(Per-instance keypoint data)
>>>>>
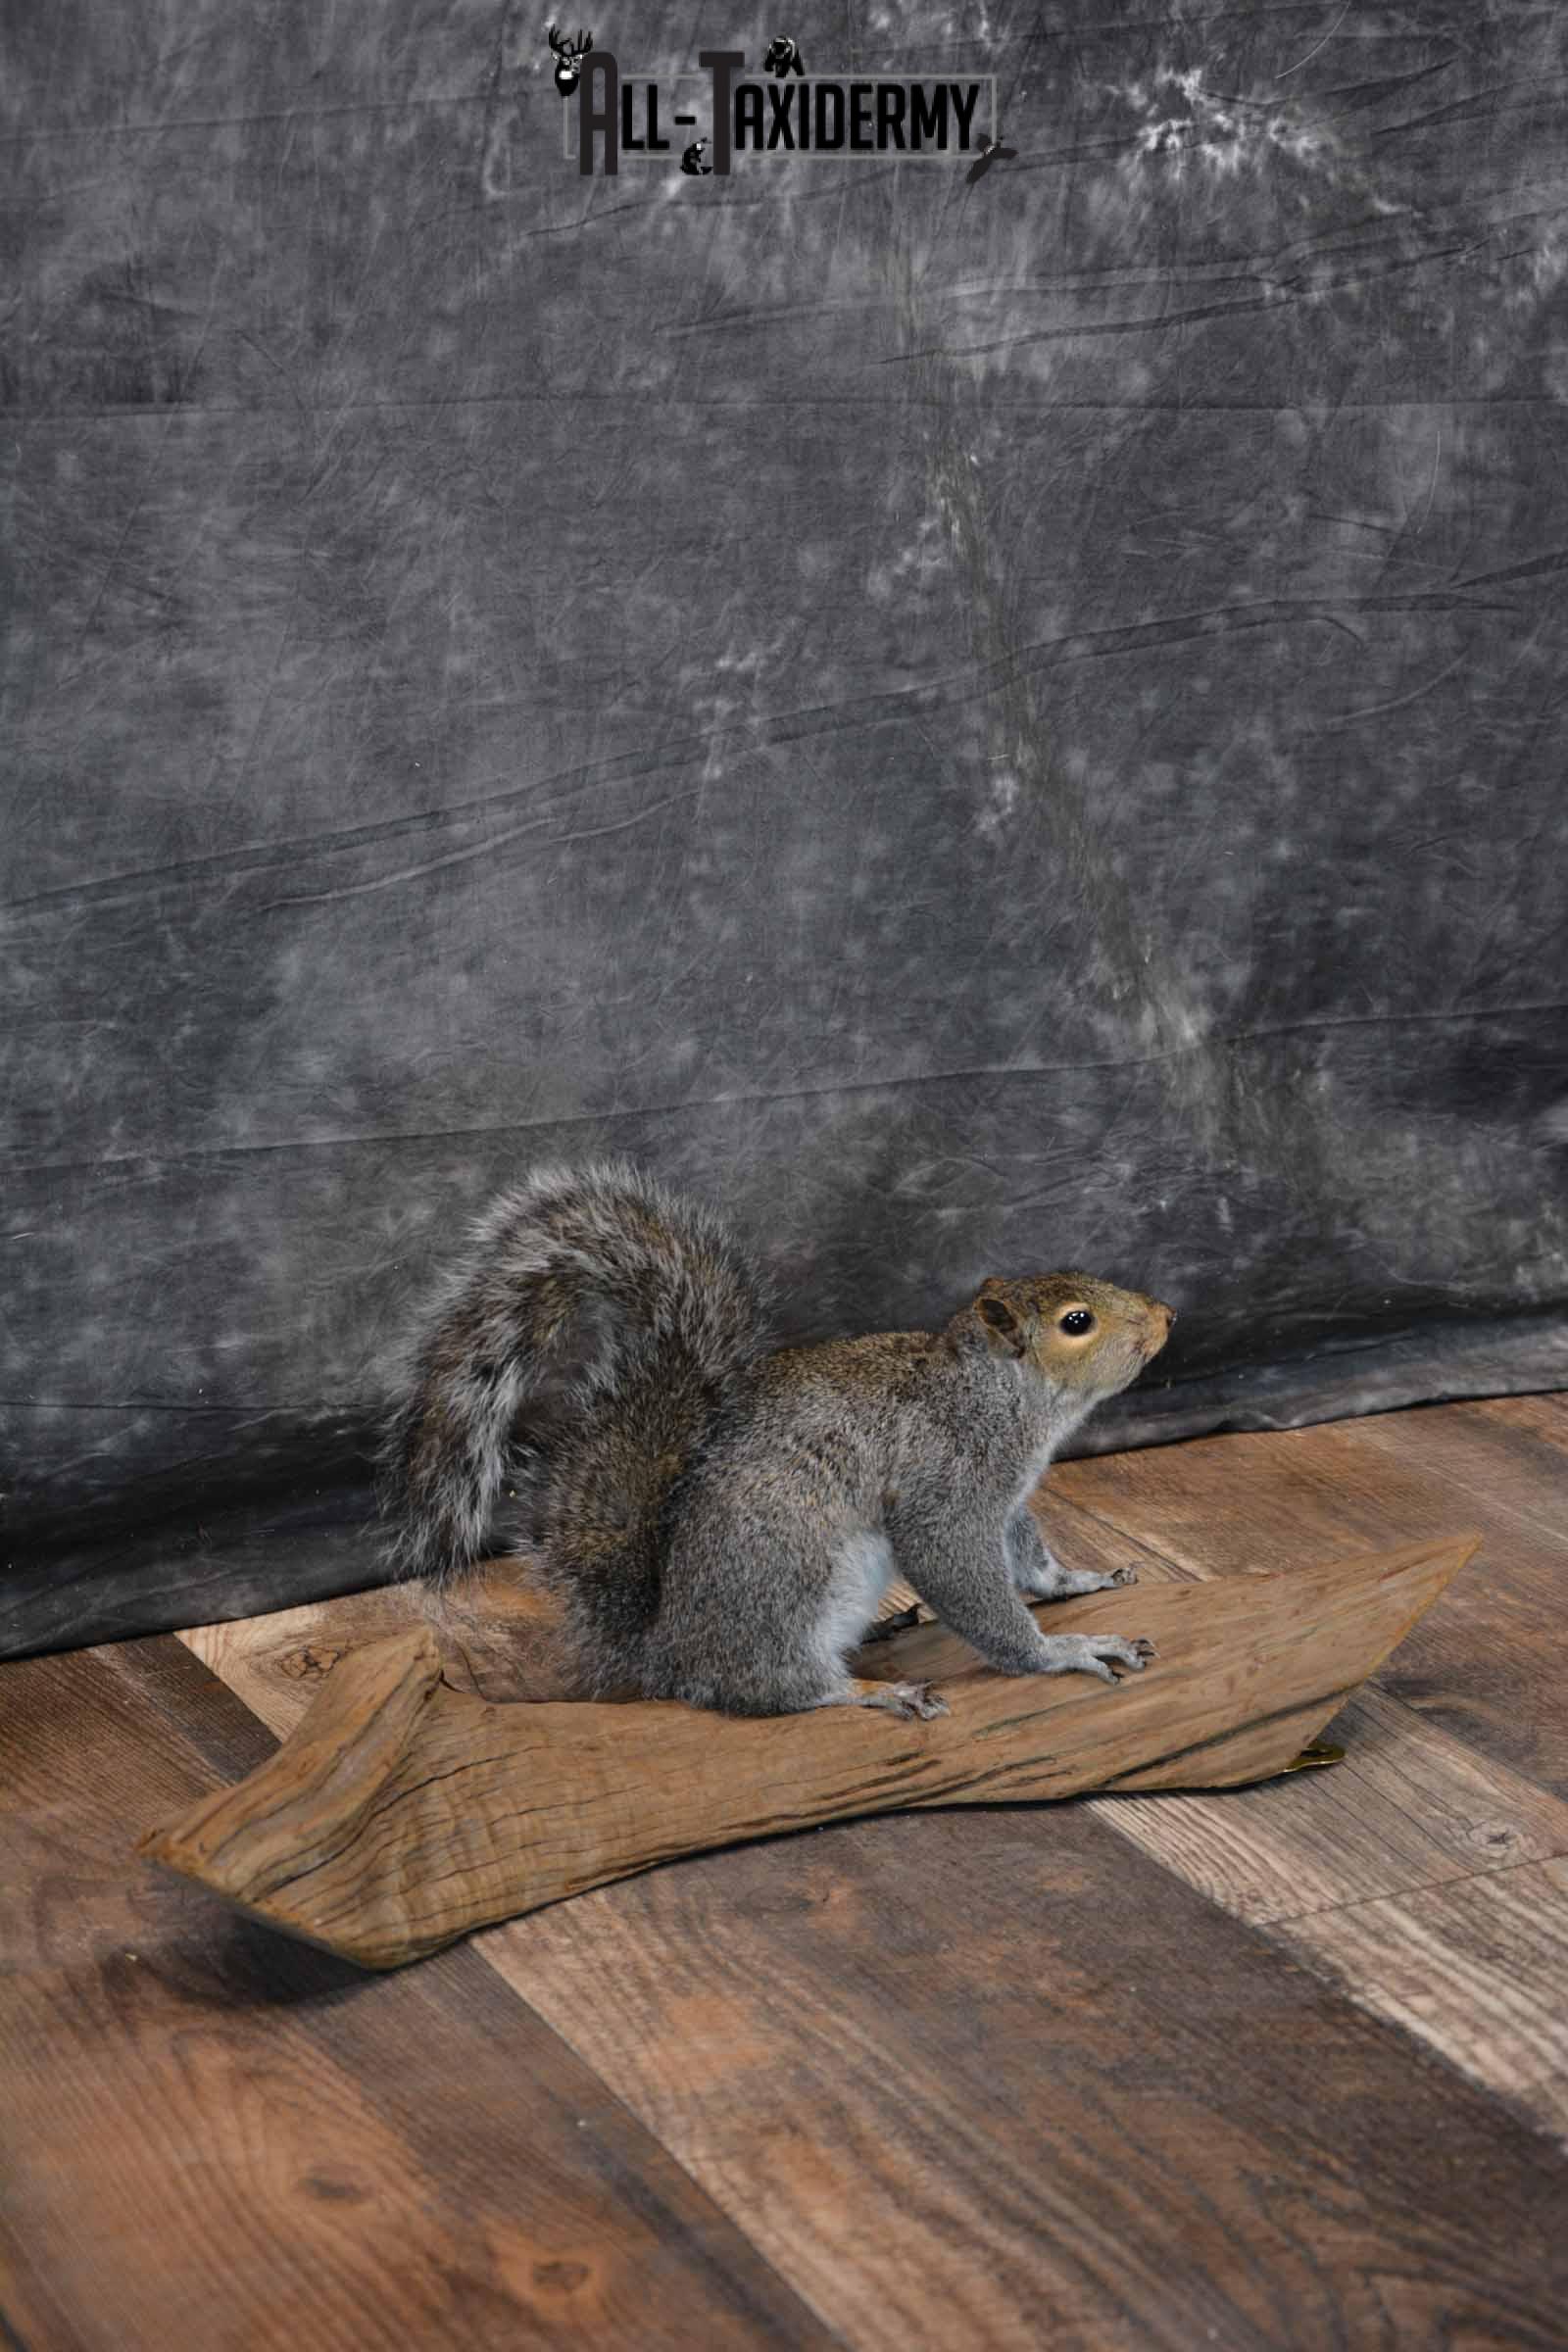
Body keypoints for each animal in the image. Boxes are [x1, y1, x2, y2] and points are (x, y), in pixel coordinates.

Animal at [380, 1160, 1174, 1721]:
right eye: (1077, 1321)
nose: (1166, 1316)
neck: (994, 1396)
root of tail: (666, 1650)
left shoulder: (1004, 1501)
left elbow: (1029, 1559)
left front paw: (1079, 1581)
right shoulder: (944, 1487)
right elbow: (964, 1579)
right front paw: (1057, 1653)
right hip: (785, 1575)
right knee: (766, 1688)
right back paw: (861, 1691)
<<<<<
>>>>>
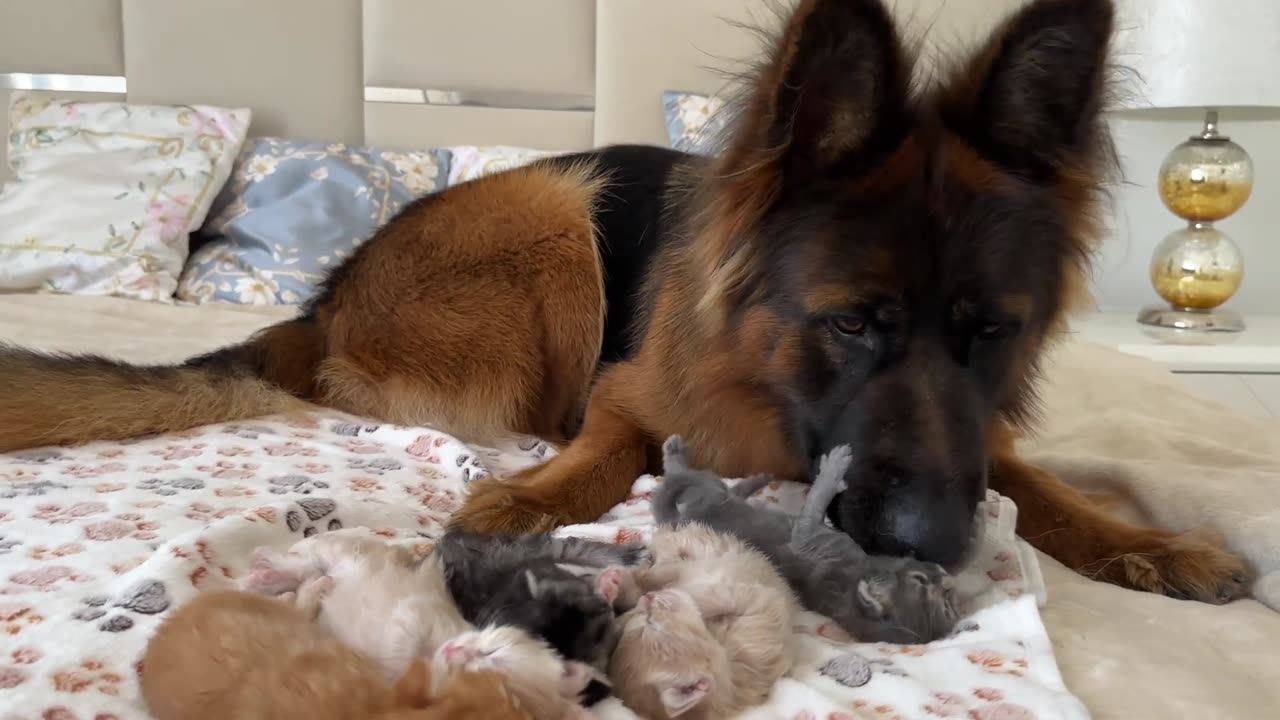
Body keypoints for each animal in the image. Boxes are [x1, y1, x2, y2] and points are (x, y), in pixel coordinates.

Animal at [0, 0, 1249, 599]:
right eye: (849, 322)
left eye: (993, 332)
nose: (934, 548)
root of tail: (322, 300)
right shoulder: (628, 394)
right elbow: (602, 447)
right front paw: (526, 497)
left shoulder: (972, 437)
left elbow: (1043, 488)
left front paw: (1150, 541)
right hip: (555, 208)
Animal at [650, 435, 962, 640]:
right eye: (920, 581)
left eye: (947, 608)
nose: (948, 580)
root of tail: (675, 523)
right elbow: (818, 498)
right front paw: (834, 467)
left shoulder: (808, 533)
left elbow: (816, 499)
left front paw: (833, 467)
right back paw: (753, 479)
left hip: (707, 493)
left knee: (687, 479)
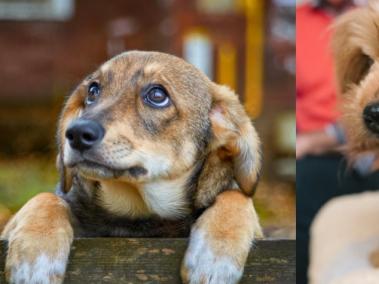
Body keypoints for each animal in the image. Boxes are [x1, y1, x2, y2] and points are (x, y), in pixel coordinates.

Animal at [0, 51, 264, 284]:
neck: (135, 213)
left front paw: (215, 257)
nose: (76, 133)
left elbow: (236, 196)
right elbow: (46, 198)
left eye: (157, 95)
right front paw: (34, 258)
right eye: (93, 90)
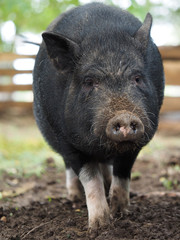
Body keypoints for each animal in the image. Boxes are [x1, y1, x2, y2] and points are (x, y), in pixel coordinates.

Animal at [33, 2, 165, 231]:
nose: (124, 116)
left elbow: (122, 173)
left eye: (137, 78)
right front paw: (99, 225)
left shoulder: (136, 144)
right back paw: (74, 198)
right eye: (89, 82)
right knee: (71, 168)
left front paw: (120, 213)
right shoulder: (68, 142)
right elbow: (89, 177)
<<<<<
>>>>>
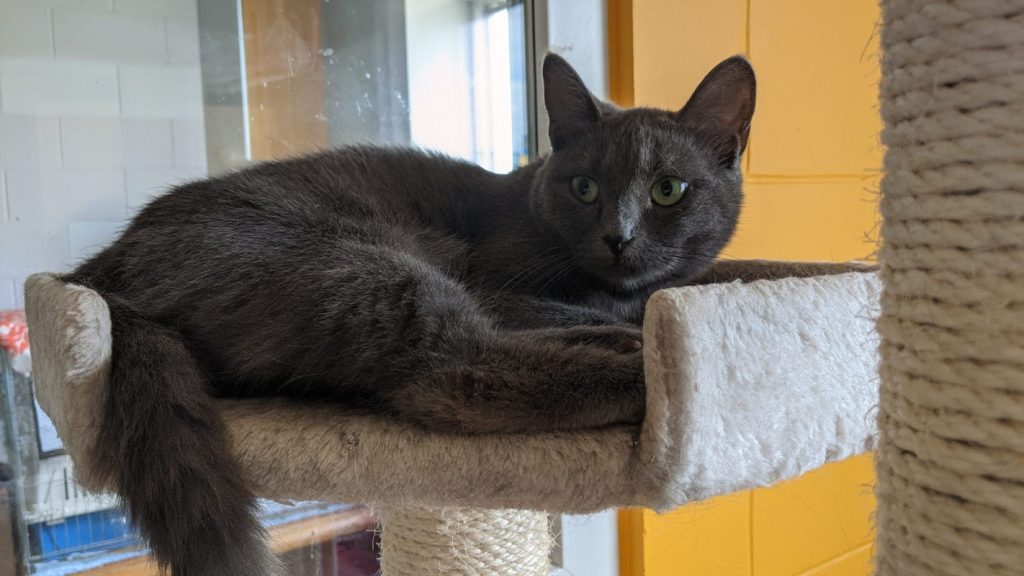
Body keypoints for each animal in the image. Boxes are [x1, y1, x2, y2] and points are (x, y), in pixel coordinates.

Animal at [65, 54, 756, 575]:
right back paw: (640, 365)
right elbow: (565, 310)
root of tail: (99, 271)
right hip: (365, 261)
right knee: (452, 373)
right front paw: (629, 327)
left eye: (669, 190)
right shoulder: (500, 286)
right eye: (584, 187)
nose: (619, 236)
<<<<<
● **Work order**
Figure out how many lines in the entries above contain "tail". Write only that number.

● **Answer for this exercise**
4